Selected extract:
Aggregates for Those Familiar with ActiveRecord

originally published May 11th, 2023

Why all the jargon in software design?
Confusion about the meaning of aggregate.
What do I mean by “model"?
So what is an aggregate?
Summary

I’ve recently noticed some hype around event sourcing in framework communities and some difficulty with the DDD concept of an aggregate. So I write this article about aggregates in the hope to provide some support to DDD newcomers.

Event Sourced systems almost always have aggregates, but they’re not specific to event sourcing. For this article, we will not be discussing event sourcing.

Why all the jargon in software design?

Jargon is good, actually. It provides specific terms that can be used to talk about specific things. It can be more concise than less-specific descriptions.

However, I’m going to try to reduce the jargon in this article because it also has downsides. If you understand the terms already, then you understand the concepts. If you don’t understand the concepts then the terms just become a barrier to building familiarity.

Confusion about the meaning of aggregate.

This is a consistent question and if the concept was more compatible with the typical ActiveRecord programming paradigm it’d be less misunderstood.

I believe that the only reason that there’s difficulty with understanding aggregates is that ActiveRecord software design avoids acknowledging the concept entirely.

If you’re used to writing objects that manage consistency (ensuring that they don’t enter into an invalid state) then you may already understand aggregates.

What do I mean by “model"?

I’m going to use the term “model" but unless I say “ActiveRecord model" I’ll NEVER mean an ActiveRecord model. A model is just something that represents something more complex. ActiveRecord models are database records with helper methods. When I use the term model, I’ll simply mean any object or objects that represent something.

Some example models are Payment, PointInTime, or Temperature. Sometimes a model is an entity that has an id like a Payment. Sometimes it represents a value like a Temperature.

Often, a model like Payment will be composed of multiple other models like Amount, PaymentMethod, or PaidAtTime.

So what is an aggregate?

From an object-oriented PHP perspective, an aggregate is an entity composed of multiple objects that work together to prevent invalid state.

From a more abstract perspective, an aggregate is an immediately consistent transactional boundary. If that doesn’t mean anything to you, just ignore it for now.

Let’s first examine how an ActiveRecord model works, then contrast it with another approach.

I’m pulling this example from a previous article about ActiveRecord.

First, we need to establish some rules.

In the following example, we have Invoices and LineItems. An Invoice can have zero or more LineItems.

Invoice must have a recipient name.
LineItems can be discounted. But our business has determined that only one LineItem may be discounted per Invoice.

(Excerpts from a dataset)
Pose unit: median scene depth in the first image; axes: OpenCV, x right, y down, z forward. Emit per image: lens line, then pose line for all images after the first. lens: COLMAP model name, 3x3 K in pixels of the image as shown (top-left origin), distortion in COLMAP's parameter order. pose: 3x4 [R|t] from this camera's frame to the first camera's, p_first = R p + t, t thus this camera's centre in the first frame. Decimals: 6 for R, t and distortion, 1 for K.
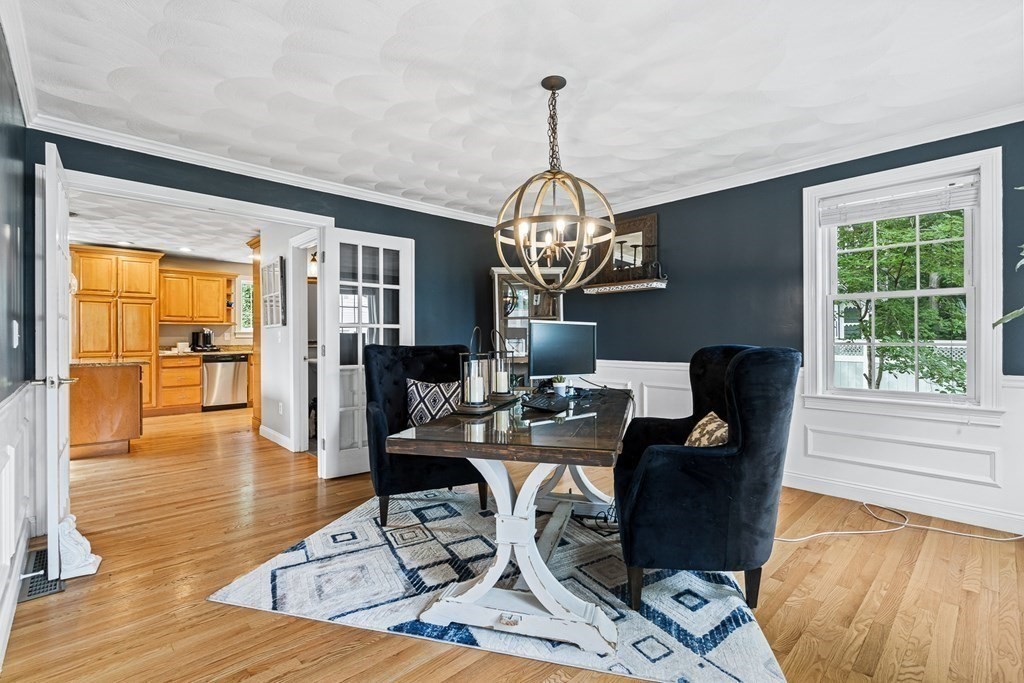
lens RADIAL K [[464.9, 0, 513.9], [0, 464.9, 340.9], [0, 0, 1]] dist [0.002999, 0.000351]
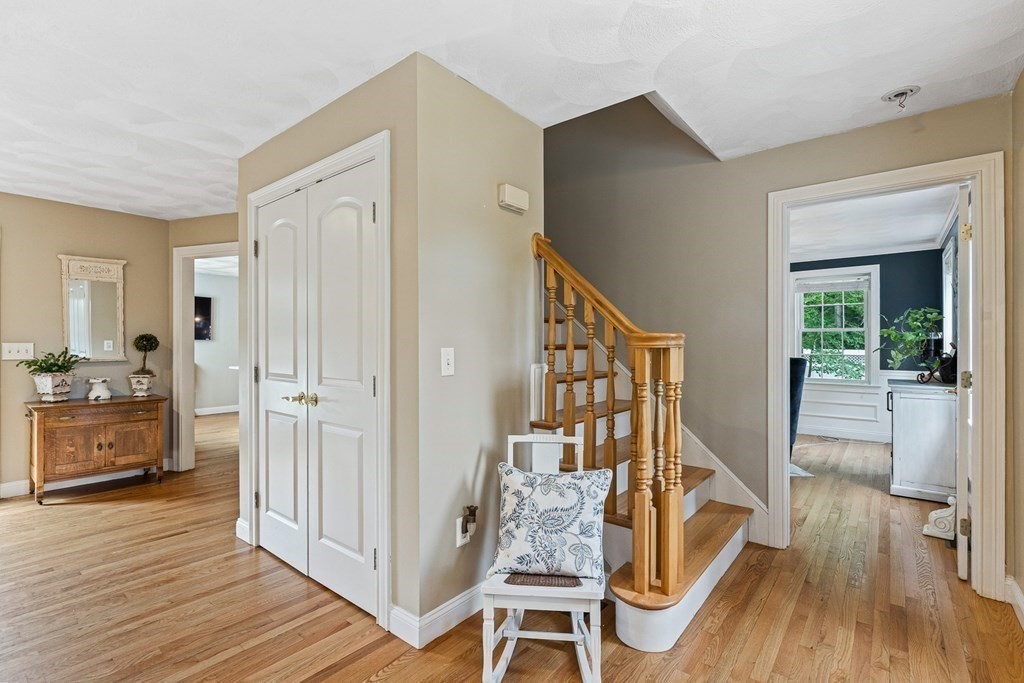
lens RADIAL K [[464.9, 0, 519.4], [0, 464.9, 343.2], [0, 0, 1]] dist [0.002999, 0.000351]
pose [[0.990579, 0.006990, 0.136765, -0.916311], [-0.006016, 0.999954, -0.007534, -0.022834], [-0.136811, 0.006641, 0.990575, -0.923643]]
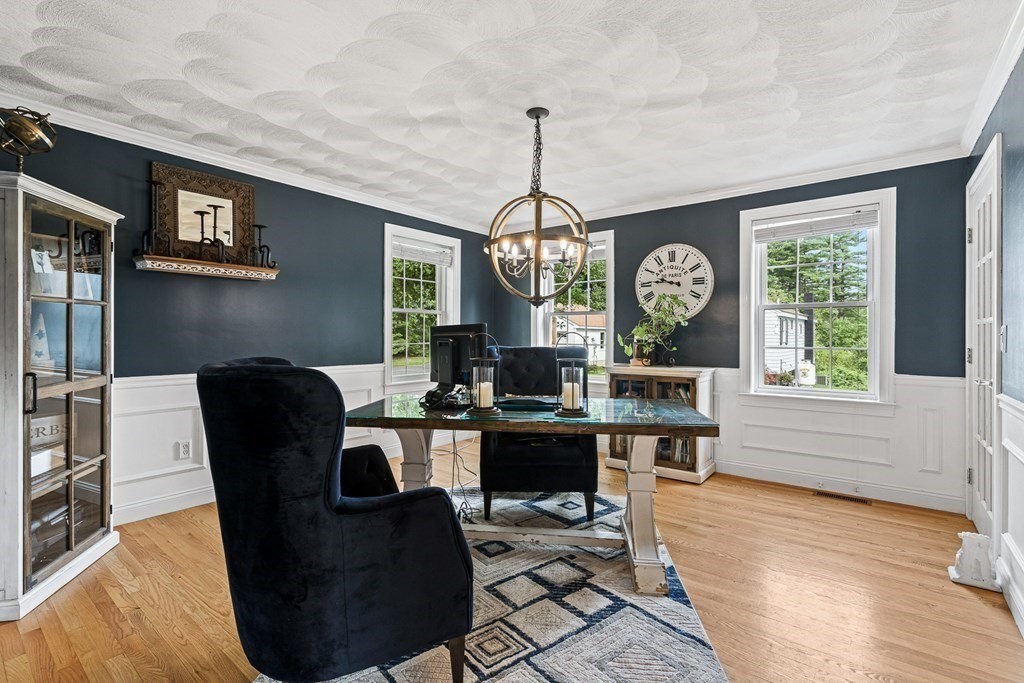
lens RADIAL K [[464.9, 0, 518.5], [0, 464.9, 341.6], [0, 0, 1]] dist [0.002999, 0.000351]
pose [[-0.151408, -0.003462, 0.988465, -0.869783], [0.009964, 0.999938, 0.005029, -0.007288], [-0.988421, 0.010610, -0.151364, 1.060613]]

What you have to do:
Continue the article on aggregates for ActiveRecord users from the point where it stops. The entries have no connection to the text about aggregates.

The answer:
class LineItem extends ORM
{
    protected $table = 'line_items';
    
    public function invoice(): Invoice
    {
        return $this->belongsTo(Invoice::class);
    }
}

class Invoice extends ORM
{
    protected $table = 'invoices';
    
    public function lineItems(): Collection
    {
        return $this->hasMany(LineItem::class);
    }
    
    public function addLineItem(LineItem $lineItem): void
    {    
        if (
            $lineItem->isDiscounted() 
            && ! $this->line_items->filter(
                fn (LineItem $item) => $item->isDiscounted
            )->isEmpty()
        ) {
            throw CanNotAddLineItem::multipleDiscountedItemsAreNotAllowed($lineItem);
        }

        $lineItem->invoice_id = $this->id;
        $lineItem->save();
    }
}

function valid_example() {  
    $invoice = Invoice::create();
    $invoice->recipient_name = "Shawn";
    $invoice->save();
    
    $lineItem = LineItem::create();
    $lineItem->discounted = true;

    $invoice->addLineItem(
        $lineItem
    );
}

function invalid_example() {
    // an invoice exists 
    $invoice = Invoice::create();
    $invoice->recipient_name = "Shawn";
    $invoice->save();
    
    // add a discounted item
    $lineItem = LineItem::create();
    $lineItem->discounted = true;
    $lineItem->invoice_id = $invoice->id;
    $lineItem->save();
    
    // add a discounted item
    $lineItem = LineItem::create();
    $lineItem->discounted = true;
    $lineItem->invoice_id = $invoice->id;
    $lineItem->save(); 💣
}

You can see in this example that it is possible to create invalid state.

It is so difficult and expensive to design consistent ActiveRecord models that many developers decide that consistency is an unnecessary goal that’s not worth striving for. This is not true for other approaches to modeling.

There’s always trade-offs.

👍 ActiveRecord gives us the ease of only having to think about database changes to implement new features.

👎 In exchange for this, we trade away the ability to build business rule checks into models.

ActiveRecord means thinking database first. Aggregates think about behaviors first.

Let’s look at another example Invoice / LineItem implementation.

class LineItem
{
    public __construct(
        private bool $isDiscount
    ) {}
    
    public function isDiscount(): bool
    {
        return $this->isDiscount;
    }
}

class Invoice
{
    private RecipientName $recipientName;
    private LineItems $lineItems;
    
    public function __construct(
        RecipientName $recipientName
    ) {
        $this->recipientName = $recipientName;
        $this->lineItems = LineItems::empty();
    }
    
    public function addLineItem($lineItem): void
    {
        if (
            $lineItem->isDiscount()
            && $this->lineItems->hasDiscountedItem()
        ) {
            throw CanNotAddLineItem::multipleDiscountedItemsAreNotAllowed($lineItem);
        }
        
        $this->lineItems->add($lineItem);
    }
}

In this example, the Invoice is a boundary. It cannot be created without a RecipientName.

The LineItem can’t be saved to the database separately from an Invoice. The Invoice will not store a LineItem if it breaks the rule that only one may be discounted per invoice.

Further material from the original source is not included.